__Task item__. In the listing below, find the line holding "ring pip: (287, 280)" and the line holding "middle pip: (374, 252)". Write out those two lines and all lines between, exactly, and nothing more.

===== Input records =====

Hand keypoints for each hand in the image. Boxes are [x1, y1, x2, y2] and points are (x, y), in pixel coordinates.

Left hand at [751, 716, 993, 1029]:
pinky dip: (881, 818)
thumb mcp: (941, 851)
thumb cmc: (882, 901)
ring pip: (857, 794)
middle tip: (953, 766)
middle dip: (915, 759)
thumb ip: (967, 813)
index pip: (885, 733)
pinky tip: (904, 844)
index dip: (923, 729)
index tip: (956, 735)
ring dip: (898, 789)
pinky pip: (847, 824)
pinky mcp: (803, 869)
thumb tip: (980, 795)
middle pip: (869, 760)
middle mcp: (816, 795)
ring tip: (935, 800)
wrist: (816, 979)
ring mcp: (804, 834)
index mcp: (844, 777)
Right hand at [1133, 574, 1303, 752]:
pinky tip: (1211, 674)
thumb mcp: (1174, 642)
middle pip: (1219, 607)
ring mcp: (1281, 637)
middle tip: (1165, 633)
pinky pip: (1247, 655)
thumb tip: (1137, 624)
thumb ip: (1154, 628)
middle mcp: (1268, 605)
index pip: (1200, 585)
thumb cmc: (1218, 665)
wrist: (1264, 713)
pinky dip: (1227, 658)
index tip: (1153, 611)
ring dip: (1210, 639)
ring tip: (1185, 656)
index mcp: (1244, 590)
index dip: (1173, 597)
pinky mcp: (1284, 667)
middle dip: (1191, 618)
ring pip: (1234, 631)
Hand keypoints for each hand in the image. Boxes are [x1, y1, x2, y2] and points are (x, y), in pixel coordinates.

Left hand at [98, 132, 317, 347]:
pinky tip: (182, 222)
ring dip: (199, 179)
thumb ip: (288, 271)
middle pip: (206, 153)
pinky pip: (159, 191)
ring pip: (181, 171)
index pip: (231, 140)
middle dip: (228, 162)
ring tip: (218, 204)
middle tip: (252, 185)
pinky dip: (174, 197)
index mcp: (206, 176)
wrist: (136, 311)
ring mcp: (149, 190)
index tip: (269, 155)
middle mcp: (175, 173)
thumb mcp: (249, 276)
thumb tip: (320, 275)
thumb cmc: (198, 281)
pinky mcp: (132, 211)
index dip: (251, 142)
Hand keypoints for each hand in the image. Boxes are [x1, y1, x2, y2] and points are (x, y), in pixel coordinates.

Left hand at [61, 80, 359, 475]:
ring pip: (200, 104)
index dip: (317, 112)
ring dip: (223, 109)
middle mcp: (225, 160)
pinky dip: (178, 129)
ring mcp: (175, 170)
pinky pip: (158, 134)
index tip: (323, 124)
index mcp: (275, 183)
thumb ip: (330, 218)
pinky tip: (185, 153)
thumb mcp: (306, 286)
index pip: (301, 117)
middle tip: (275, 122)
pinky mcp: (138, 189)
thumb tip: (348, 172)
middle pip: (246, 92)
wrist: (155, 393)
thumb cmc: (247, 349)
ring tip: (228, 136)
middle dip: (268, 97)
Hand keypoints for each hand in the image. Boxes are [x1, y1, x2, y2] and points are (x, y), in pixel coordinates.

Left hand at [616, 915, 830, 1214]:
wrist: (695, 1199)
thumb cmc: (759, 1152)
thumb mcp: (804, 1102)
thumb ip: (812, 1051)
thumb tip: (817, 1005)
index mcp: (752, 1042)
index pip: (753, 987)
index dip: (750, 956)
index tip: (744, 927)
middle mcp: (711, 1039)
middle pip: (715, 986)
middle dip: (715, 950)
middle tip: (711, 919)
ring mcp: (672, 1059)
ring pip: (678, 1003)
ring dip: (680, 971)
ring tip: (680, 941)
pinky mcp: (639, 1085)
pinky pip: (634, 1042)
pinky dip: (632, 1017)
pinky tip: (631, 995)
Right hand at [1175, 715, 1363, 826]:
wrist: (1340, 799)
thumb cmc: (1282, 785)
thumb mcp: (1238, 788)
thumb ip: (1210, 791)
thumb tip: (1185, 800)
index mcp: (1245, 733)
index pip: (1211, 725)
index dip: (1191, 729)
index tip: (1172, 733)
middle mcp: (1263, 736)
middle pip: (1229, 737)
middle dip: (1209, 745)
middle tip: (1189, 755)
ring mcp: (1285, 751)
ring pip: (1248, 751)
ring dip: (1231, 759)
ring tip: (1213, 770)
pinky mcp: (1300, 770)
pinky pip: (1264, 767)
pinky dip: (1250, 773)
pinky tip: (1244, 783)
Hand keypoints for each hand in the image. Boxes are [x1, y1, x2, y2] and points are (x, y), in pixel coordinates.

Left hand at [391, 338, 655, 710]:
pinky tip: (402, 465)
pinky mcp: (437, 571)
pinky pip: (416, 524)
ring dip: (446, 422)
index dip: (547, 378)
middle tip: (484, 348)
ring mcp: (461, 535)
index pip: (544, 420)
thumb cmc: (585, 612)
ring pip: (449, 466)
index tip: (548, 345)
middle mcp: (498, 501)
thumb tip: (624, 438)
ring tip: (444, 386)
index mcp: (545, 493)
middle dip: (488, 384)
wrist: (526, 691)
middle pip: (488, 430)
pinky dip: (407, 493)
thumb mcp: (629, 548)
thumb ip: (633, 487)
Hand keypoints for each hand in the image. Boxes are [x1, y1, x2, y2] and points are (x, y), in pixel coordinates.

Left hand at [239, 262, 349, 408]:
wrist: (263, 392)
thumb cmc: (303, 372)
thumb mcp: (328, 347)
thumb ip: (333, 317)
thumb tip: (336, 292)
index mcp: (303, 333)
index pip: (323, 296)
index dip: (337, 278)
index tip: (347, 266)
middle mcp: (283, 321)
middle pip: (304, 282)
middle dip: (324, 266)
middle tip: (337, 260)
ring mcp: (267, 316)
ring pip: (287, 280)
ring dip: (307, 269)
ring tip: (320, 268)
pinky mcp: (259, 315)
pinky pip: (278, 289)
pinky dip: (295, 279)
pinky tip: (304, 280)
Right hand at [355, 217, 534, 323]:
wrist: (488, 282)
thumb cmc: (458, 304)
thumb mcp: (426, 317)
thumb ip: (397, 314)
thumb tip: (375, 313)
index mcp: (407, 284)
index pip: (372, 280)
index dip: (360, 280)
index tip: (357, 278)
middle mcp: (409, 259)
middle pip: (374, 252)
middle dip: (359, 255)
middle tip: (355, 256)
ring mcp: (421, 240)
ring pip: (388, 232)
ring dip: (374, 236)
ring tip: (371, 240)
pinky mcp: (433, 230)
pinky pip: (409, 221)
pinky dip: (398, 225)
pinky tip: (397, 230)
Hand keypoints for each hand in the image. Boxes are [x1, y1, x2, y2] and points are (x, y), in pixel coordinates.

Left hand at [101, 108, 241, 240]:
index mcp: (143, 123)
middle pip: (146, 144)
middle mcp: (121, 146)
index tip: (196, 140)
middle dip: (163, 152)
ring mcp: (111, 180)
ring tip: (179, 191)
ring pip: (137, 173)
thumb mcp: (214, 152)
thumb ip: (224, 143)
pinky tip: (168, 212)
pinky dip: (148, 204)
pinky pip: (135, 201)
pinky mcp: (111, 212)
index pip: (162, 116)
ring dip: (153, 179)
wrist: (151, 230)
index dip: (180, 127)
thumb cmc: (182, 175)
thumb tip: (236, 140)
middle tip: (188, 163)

=====

__Response area__.
ring pip: (287, 280)
ring dip: (307, 269)
ring tip: (320, 268)
pinky mcp: (259, 315)
pinky pip: (278, 289)
pinky dip: (295, 279)
pinky tip: (304, 280)
Right hand at [355, 217, 534, 323]:
wrist: (488, 282)
thumb cmc: (458, 304)
thumb mcp: (426, 317)
thumb ip: (397, 314)
thumb tip: (375, 313)
index mcp: (407, 284)
index pip: (372, 280)
index dip: (360, 280)
index tip: (357, 278)
middle mcp: (409, 259)
middle pip: (374, 252)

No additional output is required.